Reed's Reckoning - Page 38

“That’s the pot calling the kettle black. Who’s the last ‘nice’ girl you dated?”

Looking away because I don’t have an answer, I walked straight into that one. How in the world are we talking about this right now? But a part of me wants to take the hurt away from her for a few minutes.

“Actually, I’ve met someone. Well, not really met, I re—”

“Cara! You’re awake!” My mom comes in and interrupts. She moves to the other side of the bed and runs her hand over Cara’s cast softly.

“Yeah, Mom,” her small hand clutches mine and she starts to get upset again.

“Listen, I saw a Panera around the corner. Let me go get us lunch.”

Both women nod and give me their orders. My mom hands me back my phone discreetly and I leave the hospital.

As I wait for our order at Panera, I flip through my messages and see Sophie and my mom actually talked. The timer says they talked for eight minutes, which makes me nervous. The attendant calls my number and hands me the food. When I get into the car, I call Ari but get her voicemail.

“Hey, babe. I saw Cara and she’s going to be fine. I think I’ll hang around a few days and be back Tuesday. I’d like to tell Davis goodnight before he goes to bed later. Will you call me? It’s been a shit day and my sister had some crazy news. Tell you about it when I see you. I lo—” Shit I hang up before I finish. She’s going to freak. Did I almost tell her I love her on a voicemail? What a fucking tool.

Walking into my mom’s house, I fall onto the sofa, exhausted. Cara’s doctor is keeping her overnight because she has a severe headache and they want to watch her after the D&C procedure.

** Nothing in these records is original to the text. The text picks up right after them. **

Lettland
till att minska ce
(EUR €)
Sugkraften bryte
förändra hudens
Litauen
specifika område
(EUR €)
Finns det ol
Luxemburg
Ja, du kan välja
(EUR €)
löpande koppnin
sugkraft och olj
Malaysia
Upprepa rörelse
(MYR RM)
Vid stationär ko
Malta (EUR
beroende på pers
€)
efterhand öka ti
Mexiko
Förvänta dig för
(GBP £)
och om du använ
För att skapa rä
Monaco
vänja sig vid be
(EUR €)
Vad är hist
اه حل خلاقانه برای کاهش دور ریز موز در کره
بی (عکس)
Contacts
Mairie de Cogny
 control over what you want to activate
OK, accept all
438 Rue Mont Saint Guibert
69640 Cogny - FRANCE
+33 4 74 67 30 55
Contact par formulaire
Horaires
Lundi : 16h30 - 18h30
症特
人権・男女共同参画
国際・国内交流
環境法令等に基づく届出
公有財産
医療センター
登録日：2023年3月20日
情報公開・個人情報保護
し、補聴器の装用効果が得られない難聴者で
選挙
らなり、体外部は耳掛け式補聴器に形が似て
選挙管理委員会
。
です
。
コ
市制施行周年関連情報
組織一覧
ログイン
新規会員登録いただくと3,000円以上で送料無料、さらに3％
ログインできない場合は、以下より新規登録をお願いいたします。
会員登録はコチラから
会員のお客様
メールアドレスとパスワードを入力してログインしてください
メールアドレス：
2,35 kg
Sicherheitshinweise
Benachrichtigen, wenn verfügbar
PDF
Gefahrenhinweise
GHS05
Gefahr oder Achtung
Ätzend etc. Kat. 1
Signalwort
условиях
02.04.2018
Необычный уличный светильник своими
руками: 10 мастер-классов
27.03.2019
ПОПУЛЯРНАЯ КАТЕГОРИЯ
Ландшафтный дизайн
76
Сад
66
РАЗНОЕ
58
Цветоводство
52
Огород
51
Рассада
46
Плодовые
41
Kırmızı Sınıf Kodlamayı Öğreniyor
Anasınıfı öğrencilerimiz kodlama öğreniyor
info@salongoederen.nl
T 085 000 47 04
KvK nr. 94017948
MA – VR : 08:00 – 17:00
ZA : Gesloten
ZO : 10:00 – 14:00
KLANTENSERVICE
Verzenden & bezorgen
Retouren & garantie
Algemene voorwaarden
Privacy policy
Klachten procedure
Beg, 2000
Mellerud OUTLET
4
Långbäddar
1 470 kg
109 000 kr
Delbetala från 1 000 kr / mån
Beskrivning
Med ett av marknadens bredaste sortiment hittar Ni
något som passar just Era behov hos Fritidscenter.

She finally asked for something for the pain and to help her sleep. We left as soon as she closed her eyes and promised to be back tomorrow morning. Besides getting lunch, I only left the hospital room once, to take Davis’s call.

Hearing his voice was exactly what I needed to help with my shitty day. He babbled on for five minutes telling me about the beach. I was glad to know he found all the new beach toys I left on the porch. I promised him we would go again next weekend.

When Ari got on the phone, my pulse started racing. Her perfect fucking sexy as hell voice made me forget I was standing in the hallway at a hospital. I gave her a brief version on what happened with Cara, but left out the miscarriage because I wanted to tell her in person. She didn’t mention my blunder on her voice message this morning, which made me wonder if she even heard it. We only talked for a few minutes before she had to go but I promised to be back no later than Tuesday.

“Reed, I know you’re exhausted, but we need to talk.” Mom hands me a beer and sits across from me on the couch.

“About what?”

“A lot has changed in the last month. I was in shock when you called me Friday night. Now that it has sunk in, I worry about you. What do you think? How are you feeling? What are you going to do?”

“Not sure if I can explain it. The way I felt when I saw Davis and then Ari almost brought me to my knees. She’s so fucking amazing. All she sacrificed and went through—it’s unbelievable. Davis is an incredible little boy. All these years, I’ve been given everything on a silver platter. She’s had to work so hard and had very little help. She’s got a great support system, but I should have been there. We don’t talk about it much, but I can’t figure out who in the hell wanted to break us up. I never had a girlfriend before her so it wasn’t like I had broken hearts around campus. She had dated a guy her sophomore year, but he was harmless. A part of me thinks it’s a huge fucking coincidence we broke up on the day she found out she was pregnant.

“What I’m going to do now, is spend the rest of my life making up for my absence in their lives. Ari was very hesitant at first when I showed up, but she has dropped her guard. Her friends and family have been accepting of me as well. I don’t deserve it, but I thank God for it.”

“Have y’all discussed what comes next? You’ve got a life in Jacksonville. How is it going to work?”

“Shit, mom, I don’t know. We’ve been living day by day. If I tell her what I want, she’ll run liked a scared jackrabbit. I have a lot to prove before we have that conversation.”